Diário de uma Prostituta
Pessoal,
meu curta Diário de uma Prostituta estreia no circuito de festivais neste Curta Cinema. Em homenagem a isso, aqui posto alguns comentários sobre o curta.
Diário de uma Prostituta
Sobre a continuidade
Diário de uma Prostituta prossegue minhas preocupações com a família, com o texto em off, com a confissão, com a voz feminina, dialogando ao avesso com vários dos temas de Carta de um Jovem Suicida, meu curta anterior. Prossegue a linha de um cinema precário, caseiro, de planos estáticos e movimento do espírito, totalmente realizado por uma única pessoa, e sem recursos públicos para sua realização.
Sobre o movimento
Diário de uma Prostituta é um filme sobre um movimento. A princípio, parece um curta estático, pois é composto de três planos com câmera parada. Mas de fato se percebemos bem, apenas o primeiro plano é completamente estático, num quarto que não parece o da prostituta, com uma cama de solteiro e uma mesinha de cabeceira retorcida. O plano seguinte, na linha de um trem, com uma câmera baixa que nos lembra os recursos de um certo cinema japonês, só que agora, de forma bem esgarçada, já aponta para um movimento: o movimento de saída da protagonista da casa da mãe para o mundo, ou, por outro lado, o movimento do mundo, pois é filmado numa externa, em que as folhas das árvores tremulam na paisagem do horizonte ao fundo. Já o terceiro plano, é todo movimento: movimento do espírito da protagonista, que busca seu lugar ao sol, movimento dos raios solares, que avançam diante das nossas retinas e por isso não podem passar despercebidos. Dessa forma, é um filme sobre um movimento progressivo, em três atos, até que o último avança para dentro de nós.
Sobre o título
Este curta não se chama “Diário de um pároco” e sim “Diário de uma prostituta”. Não deixa de ser uma espécie de galhofa, mas ao mesmo tempo é um abraço carinhoso ao cinema de Bresson. Bresson adapta o livro de Bermanos; eu, por outro lado, trabalho com material bem menos nobre, o livro da Bruna Surfistinha. Essa transposição é um gesto de generosidade, e ainda um movimento extremamente ousado e reflexivo.
Ademais, esse filme é um diário. Esse termo, para mim, tem uma conotação maior do que poderia ter para Bresson. Um diário, mas não como os diários de Jonas Mekas, e ao mesmo tempo, exatamente como eles: um exercício de confissão, de desnudamento, de desvelamento.
Sobre a minha voz
Minha voz – minha própria voz narrando em detalhes o ofício da protagonista – é um contraponto a todo o possível erotismo que a primeira parte do texto poderia suscitar. Uma voz branca, desmaterializada, e ao mesmo tempo emotiva, viva. Uma voz masculina. Um diário. Uma autobiografia. Bruna Surfistinha, c´est moi. Por que não?

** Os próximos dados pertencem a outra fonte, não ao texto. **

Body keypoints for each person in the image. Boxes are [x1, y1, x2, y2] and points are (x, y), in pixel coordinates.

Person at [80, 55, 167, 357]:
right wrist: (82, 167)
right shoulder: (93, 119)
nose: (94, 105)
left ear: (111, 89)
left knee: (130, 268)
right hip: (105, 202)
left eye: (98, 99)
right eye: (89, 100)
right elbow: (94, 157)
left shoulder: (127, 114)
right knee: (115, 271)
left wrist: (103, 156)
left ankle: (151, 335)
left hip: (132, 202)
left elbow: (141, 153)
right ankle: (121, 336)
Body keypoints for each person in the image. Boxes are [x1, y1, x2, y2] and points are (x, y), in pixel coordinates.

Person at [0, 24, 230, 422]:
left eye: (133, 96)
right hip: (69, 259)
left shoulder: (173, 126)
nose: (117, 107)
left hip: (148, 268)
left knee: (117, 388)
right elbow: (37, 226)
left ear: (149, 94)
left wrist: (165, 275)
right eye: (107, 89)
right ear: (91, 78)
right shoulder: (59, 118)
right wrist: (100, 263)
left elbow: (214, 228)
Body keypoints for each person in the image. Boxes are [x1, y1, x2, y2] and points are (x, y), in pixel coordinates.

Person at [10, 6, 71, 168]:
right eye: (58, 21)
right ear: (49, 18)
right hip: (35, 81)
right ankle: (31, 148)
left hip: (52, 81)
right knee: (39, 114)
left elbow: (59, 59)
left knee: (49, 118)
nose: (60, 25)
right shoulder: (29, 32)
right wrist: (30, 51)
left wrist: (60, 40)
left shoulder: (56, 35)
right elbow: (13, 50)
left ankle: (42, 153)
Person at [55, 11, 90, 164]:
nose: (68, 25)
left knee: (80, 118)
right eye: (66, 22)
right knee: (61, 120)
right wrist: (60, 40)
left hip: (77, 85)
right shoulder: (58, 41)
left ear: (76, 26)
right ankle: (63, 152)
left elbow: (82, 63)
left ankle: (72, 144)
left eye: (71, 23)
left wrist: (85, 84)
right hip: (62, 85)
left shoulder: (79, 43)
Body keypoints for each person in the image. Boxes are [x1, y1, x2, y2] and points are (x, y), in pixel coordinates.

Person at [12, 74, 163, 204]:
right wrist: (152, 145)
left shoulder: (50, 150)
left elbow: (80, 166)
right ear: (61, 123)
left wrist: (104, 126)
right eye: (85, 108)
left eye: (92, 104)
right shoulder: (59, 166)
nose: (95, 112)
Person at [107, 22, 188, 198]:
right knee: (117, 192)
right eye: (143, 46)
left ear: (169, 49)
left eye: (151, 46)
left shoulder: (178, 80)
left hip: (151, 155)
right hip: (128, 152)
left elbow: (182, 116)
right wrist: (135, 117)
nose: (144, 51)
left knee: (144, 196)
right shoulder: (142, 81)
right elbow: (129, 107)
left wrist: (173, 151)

Sobre o porquê da adaptação
Por que adaptar um livro da Bruna Surfistinha? Isso é possível? Esse é o cerne dos desafios que resolvi enfrentar. É possível ver essa personagem, tão rodeada pelos signos midiáticos, simplesmente pelo o que ela tem a dizer? Ainda é possível ver essa mulher como “uma mulher como qualquer outra”? De operária do sexo a uma mulher que sonha com uma família e filhos, Bruna é vista aqui sem a espetacularização midiática, sem o espalhafato da polêmica: apenas as palavras nuas e o texto. Bruna Surfistinha paradoxalmente despida talvez pela primeira vez.
“O importante da vida é nunca desistir de buscar a felicidade”.